We had no idea how polarizing the idea of reserved seating was until we tried it. Our first model incorporated a Southwest Airlines-inspired system of boarding-pass style numbers. The idea was that our patrons could make themselves comfortable and not have to jockey for position. On the whole though, most people still ended up arriving just as early and the lobby became chaotic - not to mention loud - with the constant announcements and multiple lines forming. We knew it wasn't quite there yet, and many of you felt the same way, so we went back to the drawing board.
Our second model, inspired by several suggestions from our customers, was designed to serve the folks who did not want to have to spend a quarter of their date night waiting in the lobby, or worse, in a line that extends out the door. We figured a modest upcharge would be worth it to those folks. But the process seemed undemocratic to many, and there were ugly references to the "1%" from patrons who filed in past the now-familiar "reserved" signs. This was a body blow to us. Our intention of helpfulness had sunk into a quicksand-like morass of suspicion about who we were now that we were growing. It sucked.
With this much vocal discontent for our first two plans, why on earth are we going back for more?
Because for all the people who raise their voices against this idea of reserved seats, there are many more who suffer in silence as they stand in a cattle pen of tensabarriers in our lobby, or worse, out on the hot sidewalk.
We feel like we've damn near perfected the movie experience, and the immediate pre-movie experience, but we are still asking our guests to wait and wait and wait, when they could be doing something better with their time. It's a very real concern for those of us who are very busy, and how many of us are not super busy nowadays? If you could just show up and know that you have a seat of your choosing, it would make the whole experience that much more fun.
So, what we’re doing here is throwing out all the stuff our customers tell us they hate about reserved seating - the upcharge, the preferential treatment - and keeping what people tell us they love about it - the convenience and time-saving.

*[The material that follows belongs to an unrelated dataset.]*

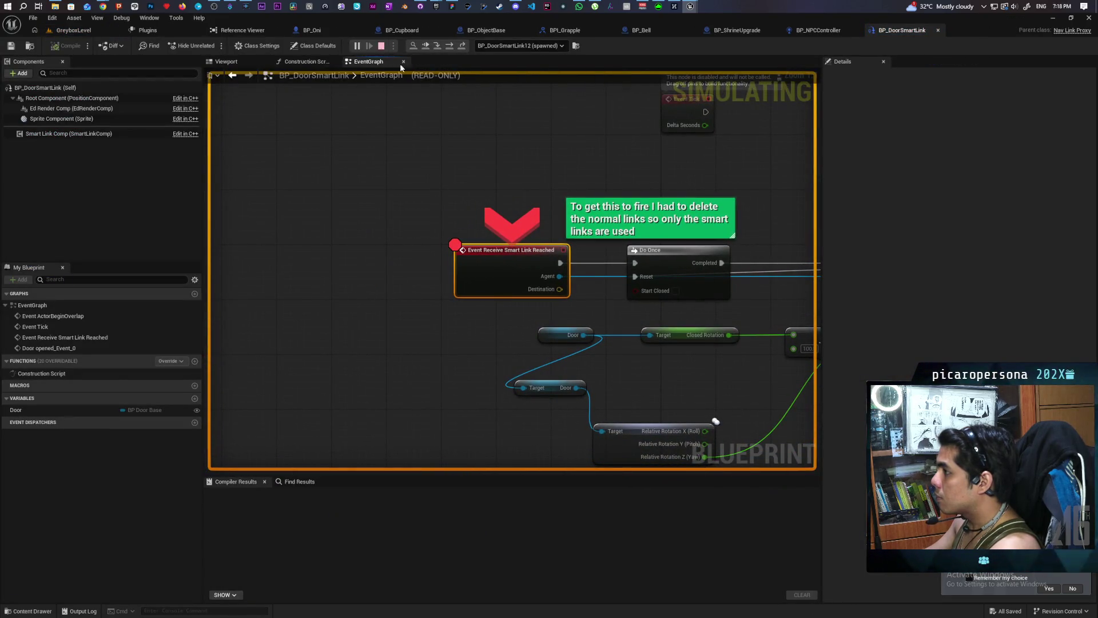
click(95, 30)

As of Monday July 30, 2012 at the Village only, all seating will be reserved. You can begin buying reserved tickets online by end of day Monday July 23, 2012. Again, this test is currently slated for our Village location only. You will choose your own seats at the point of purchase, and there will not be an upcharge.

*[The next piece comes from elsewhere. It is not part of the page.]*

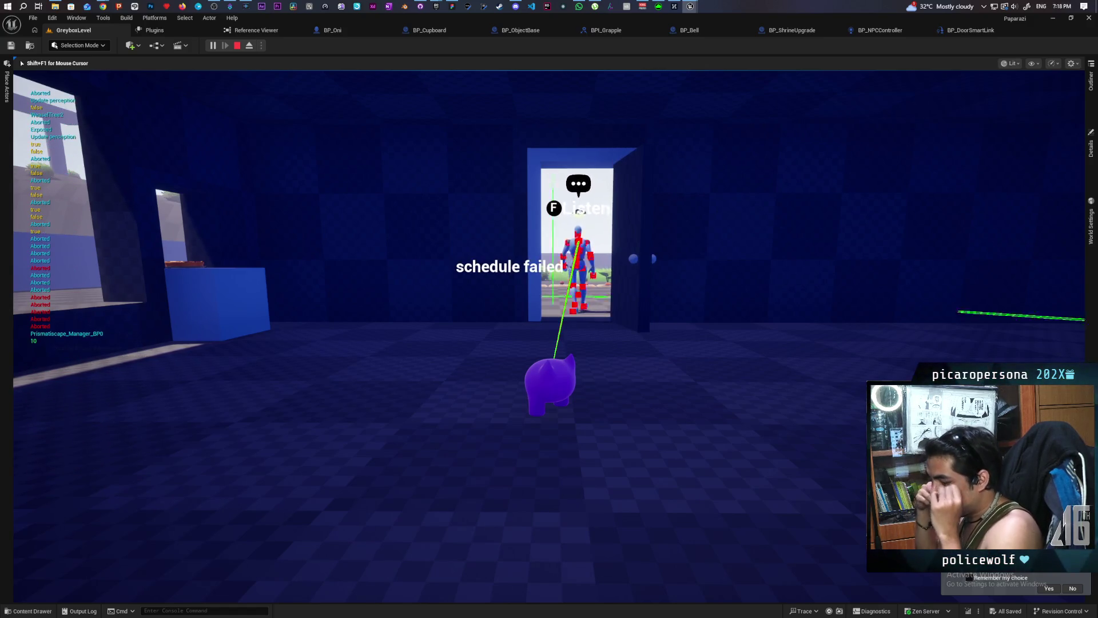
key(Escape)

In this way we feel that we have the right balance, the best of both worlds, an antless picnic. It's driven by the same motivation that compels us to turn down hundreds of thousands of dollars in preshow ad revenue every year, so that you won't have to watch soft drink commercials when you come to our theater. It's driven by the same spirit as our 'no talking' policy and our technical standards. It’s driven by respect.
No more bracing yourself for multiple lines, no more elbowing for position. Just breeze right in and take your seat. Of course you will still want to arrive early enough to watch the specially curated preshow and place your food and drink order while the lights are up. For those folks who arrive after the lights have dimmed, we will have a server stationed inside the theater vestibule to take their orders before they enter the auditorium. That will eliminate any needless distraction to the people nearby.
It's an honor and a privilege to hear from so many of you how much you like what we do. It's taken us a little time to figure this part of the equation out but we hope that it helps make the whole experience that much more fun for all of you. We are constantly motivated by our own wish to provide an experience that's just right and we think this is a big step in that direction.
We may need to make a few more little modifications to it as we go, but please don't hesitate to let us know what you think of the process.